After identifying fraudulent investors, the authors try to understand their incentive for committing fraud. They suggest that their incentive was to obtain a mortgage on better terms than what was available to investors. As a result, fraudulent investors have larger mortgages, lower credit scores, higher loan-to-value ratios, and lower interest rates than borrowers who declare themselves to be investors.

This confluence of negative factors created a substantial amount of risk for mortgage markets to bear, and this risk was exemplified in several ways. First, fraudulent investors defaulted on their loans more often than other types of borrowers, even after taking into account that they had riskier loans.
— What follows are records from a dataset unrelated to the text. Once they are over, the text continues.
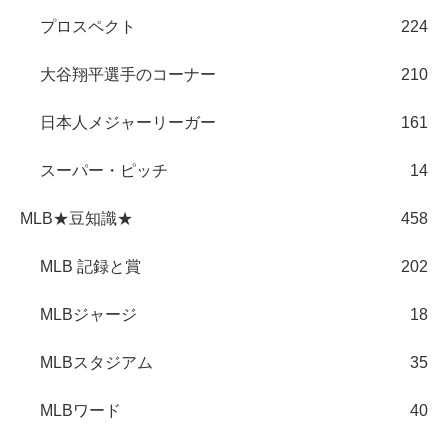
プロスペクト
224
大谷翔平選手のコーナー
210
日本人メジャーリーガー
161
スーパー・ピッチ
14
MLB★豆知識★
458
MLB 記録と賞
202
MLBジャージ
18
MLBスタジアム
35
MLBワード
40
The authors also write that “their default decisions were less likely to be driven by an inability to pay…” They demonstrate this by first showing that fraudulent investors were less likely to draw on other sources of credit, such as bank cards, to try to avoid default. Instead, the authors write, they were more likely to be sensitive to a decline in the value of their homes than other types of borrowers, who were more willing to hold onto their homes even following a large decline in value. In this sense, they defaulted more “strategically” than other borrowers.

Could other, less nefarious triggers contribute to a correlation between fraud and default? With this question in mind, Elul and his coauthors consider alternative explanations for their primary findings. They look, for instance, at the possibility of “accidental fraud,” in which mortgage applicants do not set out to commit fraud but nonetheless find themselves financially overstretched — perhaps from being unable to sell their original homes. They test for this by considering various measures of housing market weakness and show that they “have limited explanatory power for fraud.” After running additional experiments in search of other alternative explanations, the authors confirm the lack of any substantial evidence that would overturn their key results.

Throughout their analysis, the authors produce consistent evidence of elevated risk levels in mortgage markets, especially during boom-and-bust cycles in housing prices. (Not inconsequentially, mortgage fraud was found to be notably high in parts of the U.S. that witnessed particularly aggressive housing bubbles, such as certain markets in Florida and Arizona.) “We demonstrate,” the authors explain, “that occupancy fraud is much more widespread and persistent than shown in the previous literature.” Given the prevalence of fraud, they suggest that researchers pursue further studies, particularly to consider why borrowers choose a fraudulent path in the first place. “One area for future research,” the authors write, is “whether behavioral characteristics may help explain why some borrowers were led to speculate in housing markets through fraud.”

In their work, Elul and his coauthors take a broad, inclusive look at mortgage markets, analyzing hundreds of thousands of loans to document the prevalence of occupancy fraud among mortgage applicants. Their study adds depth to the existing knowledge of risk drivers in mortgage markets, opening the door to a better understanding of risk's root causes. Although they focus on mortgages originated in the past, the authors stress that their findings have important ramifications for current mortgage markets as well. “We show,” they note, “that fraud continues to remain a concern, appearing even in recent originations.”

  1. The views expressed here are solely those of the authors and do not necessarily reflect the views of the Federal Reserve Bank of Philadelphia or the Federal Reserve System.
  2. For a comprehensive risk assessment, see the 2011 Financial Crisis Inquiry Report released by the Financial Crisis Inquiry Commission.